◆ WHAT TO DO
a. Reproduce the forum thread about rattling monitor speakers from "My guess is" to "on my computer.".
b. In the forum thread about rattling monitor speakers, below what frequency does the high pass filter first suggested for the entire mix cut everything?

◆ EXTRACT PROVIDED
A little problem....I put a chorus effect on a guitar and it's causing my desktop monitor speakers to rattle. It's not a bass rattle. My Sony MDR 7506 headphones don't show any problem though.

Should I worry about this or is it just more probably a problem with my less than perfect monitor speakers?

Thanks,
Rusty K
 
Spinsterwun,

And the best way to "check" the frequencies is? You mean going back to eq and pulling freq's out till I get the right one?

Thanks,
Rusty K
 
Many wave editors have a spectrum analyzer built in. Select the part of you mix which is causing the problem and see what frequencies are there.

My guess is that you have some very low frequency content in your mix. Are your monitors ported? Most are. Ported speakers have very poor damping below their tuning frequency (near the lower cutoff frequency) and can defiantly rattle if you tray anf drive them too low.

You may need some high pass filtering to get rid of this problem - preferably on the individual track(s) which is(are) the culprit(s).

... just my guess.

barefoot
 
barefoot,

My wave editor doesn't but I do have one if I can find it on my computer.

So what should I look for, some kind of spike?....then eq those freq's out?

As I stated earlier the mix sounds fine in my headphones (which I trust more than the speakers).

Rusty K
 
Headphones can often take low frequencies almost down to DC without much trouble, so they won't necessarily point out these kinds of issues. And this stuff may be so low that you can't actually hear it - just its effects.

You don't really need a spectrum analyzer. I would start out by running the entire mix through a high pass filter cutting all the frequencies below, say, 30Hz. If the speaker rattling goes away, then you know you're on the right path. Then try just filtering individual tracks (especially bass and drums) to see if you can get rid of the problem less drastically.

I would adjust the corner frequency and low cut just enough so the rattling goes away, then raise the corner frequency by about 5Hz and cut the lows by a few extra dB's just to be safe for other systems as well.

◆ DATA SEGMENT
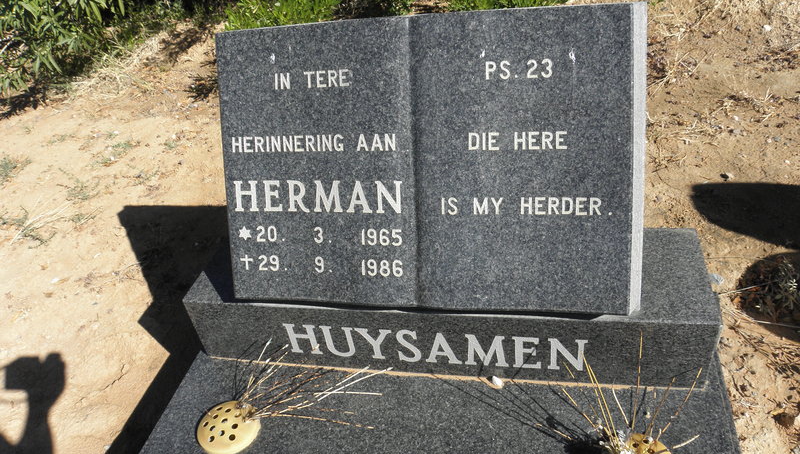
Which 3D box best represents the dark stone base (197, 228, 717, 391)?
[{"bbox_3d":[0.074,0.141,1.210,0.970,0.167,0.241,0,39,15],"label":"dark stone base"}]

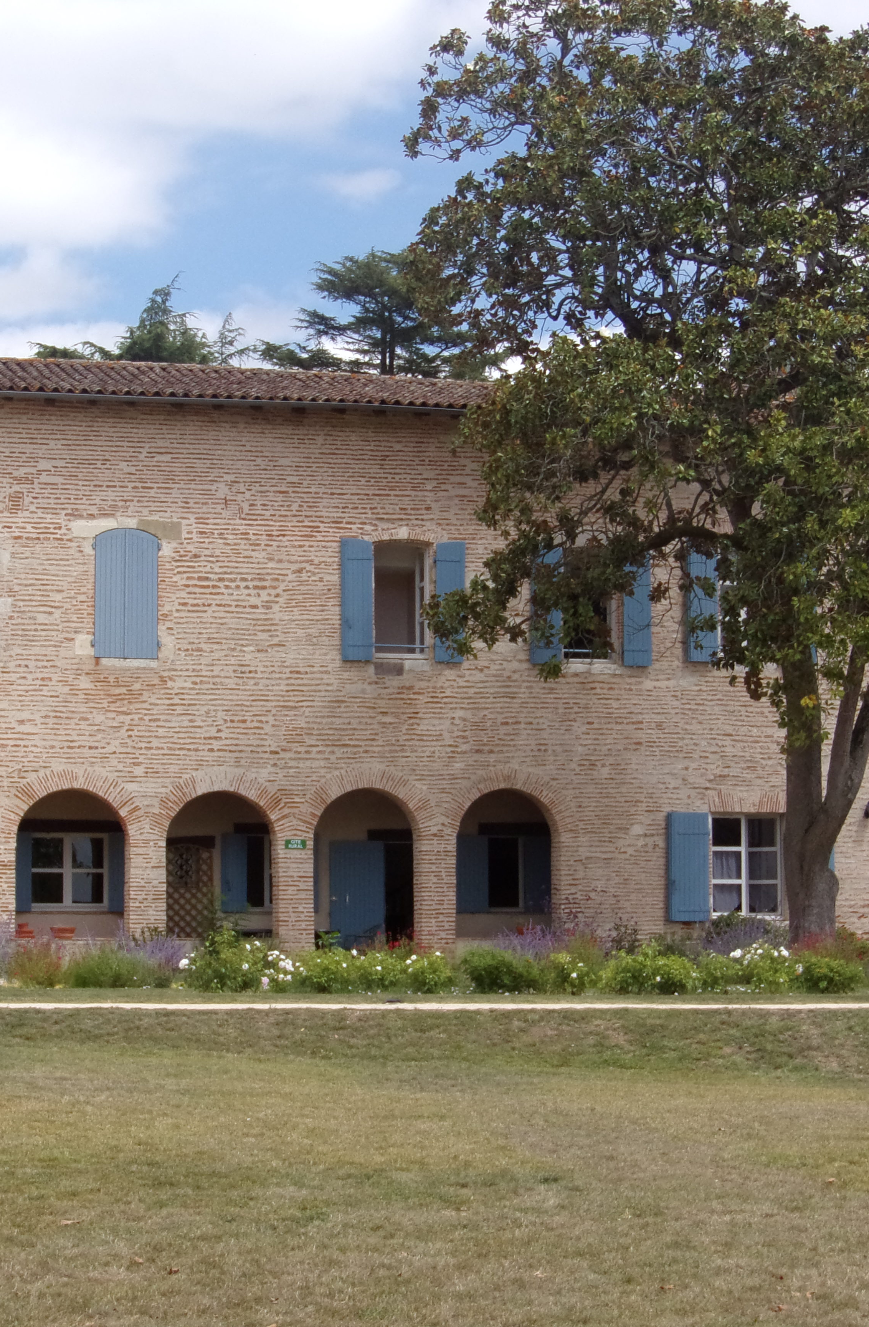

◆ EXERCISE RESPONSES
a.
My guess is that you have some very low frequency content in your mix. Are your monitors ported? Most are. Ported speakers have very poor damping below their tuning frequency (near the lower cutoff frequency) and can defiantly rattle if you tray anf drive them too low.

You may need some high pass filtering to get rid of this problem - preferably on the individual track(s) which is(are) the culprit(s).

... just my guess.

barefoot
 
barefoot,

My wave editor doesn't but I do have one if I can find it on my computer.

b. It cuts all frequencies below about 30Hz.